(Requirement) Reprint all of the data below exactly as shown and skip every image.

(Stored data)
——
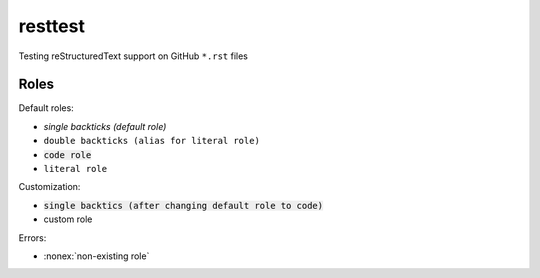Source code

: resttest
========

Testing reStructuredText support on GitHub ``*.rst`` files

Roles
-----

Default roles:

- `single backticks (default role)`
- ``double backticks (alias for literal role)``
- :code:`code role`
- :literal:`literal role`

Customization:

.. default-role:: code
.. role:: custom

- `single backtics (after changing default role to code)`
- :custom:`custom role`

Errors:

- :nonex:`non-existing role`
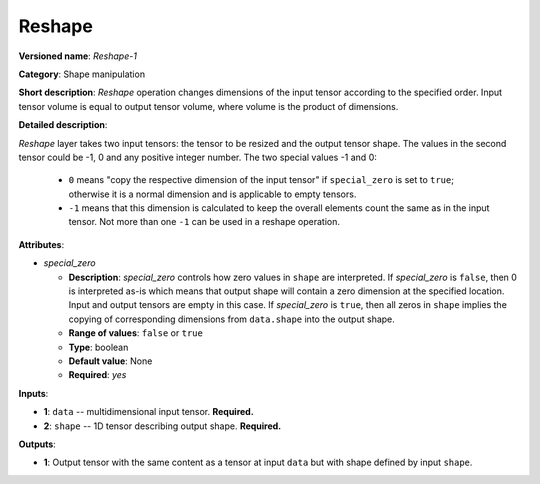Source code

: -------
Reshape
-------

**Versioned name**: *Reshape-1*

**Category**: Shape manipulation

**Short description**: *Reshape* operation changes dimensions of the input tensor according to the specified order. Input tensor volume is equal to output tensor volume, where volume is the product of dimensions.

**Detailed description**:

*Reshape* layer takes two input tensors: the tensor to be resized and the output tensor shape. The values in the second tensor could be -1, 0 and any positive integer number. The two special values -1 and 0:

   * ``0`` means "copy the respective dimension of the input tensor" if ``special_zero`` is set to ``true``; otherwise it is a normal dimension and is applicable to empty tensors.
   * ``-1`` means that this dimension is calculated to keep the overall elements count the same as in the input tensor. Not more than one ``-1`` can be used in a reshape operation.

**Attributes**:

* *special_zero*

  * **Description**: *special_zero* controls how zero values in ``shape`` are interpreted. If *special_zero* is ``false``, then 0 is interpreted as-is which means that output shape will contain a zero dimension at the specified location. Input and output tensors are empty in this case. If *special_zero* is ``true``, then all zeros in ``shape`` implies the copying of corresponding dimensions from ``data.shape`` into the output shape.
  * **Range of values**: ``false`` or ``true``
  * **Type**: boolean
  * **Default value**: None
  * **Required**: *yes*

**Inputs**:

*   **1**: ``data`` -- multidimensional input tensor. **Required.**

*   **2**: ``shape`` -- 1D tensor describing output shape. **Required.**

**Outputs**:

*   **1**: Output tensor with the same content as a tensor at input ``data`` but with shape defined by input ``shape``.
——
(Written solution)
Source code

: resttest
========

Testing reStructuredText support on GitHub ``*.rst`` files

Roles
-----

Default roles:

- `single backticks (default role)`
- ``double backticks (alias for literal role)``
- :code:`code role`
- :literal:`literal role`

Customization:

.. default-role:: code
.. role:: custom

- `single backtics (after changing default role to code)`
- :custom:`custom role`

Errors:

- :nonex:`non-existing role`
Source code

: -------
Reshape
-------

**Versioned name**: *Reshape-1*

**Category**: Shape manipulation

**Short description**: *Reshape* operation changes dimensions of the input tensor according to the specified order. Input tensor volume is equal to output tensor volume, where volume is the product of dimensions.

**Detailed description**:

*Reshape* layer takes two input tensors: the tensor to be resized and the output tensor shape. The values in the second tensor could be -1, 0 and any positive integer number. The two special values -1 and 0:

   * ``0`` means "copy the respective dimension of the input tensor" if ``special_zero`` is set to ``true``; otherwise it is a normal dimension and is applicable to empty tensors.
   * ``-1`` means that this dimension is calculated to keep the overall elements count the same as in the input tensor. Not more than one ``-1`` can be used in a reshape operation.

**Attributes**:

* *special_zero*

  * **Description**: *special_zero* controls how zero values in ``shape`` are interpreted. If *special_zero* is ``false``, then 0 is interpreted as-is which means that output shape will contain a zero dimension at the specified location. Input and output tensors are empty in this case. If *special_zero* is ``true``, then all zeros in ``shape`` implies the copying of corresponding dimensions from ``data.shape`` into the output shape.
  * **Range of values**: ``false`` or ``true``
  * **Type**: boolean
  * **Default value**: None
  * **Required**: *yes*

**Inputs**:

*   **1**: ``data`` -- multidimensional input tensor. **Required.**

*   **2**: ``shape`` -- 1D tensor describing output shape. **Required.**

**Outputs**:

*   **1**: Output tensor with the same content as a tensor at input ``data`` but with shape defined by input ``shape``.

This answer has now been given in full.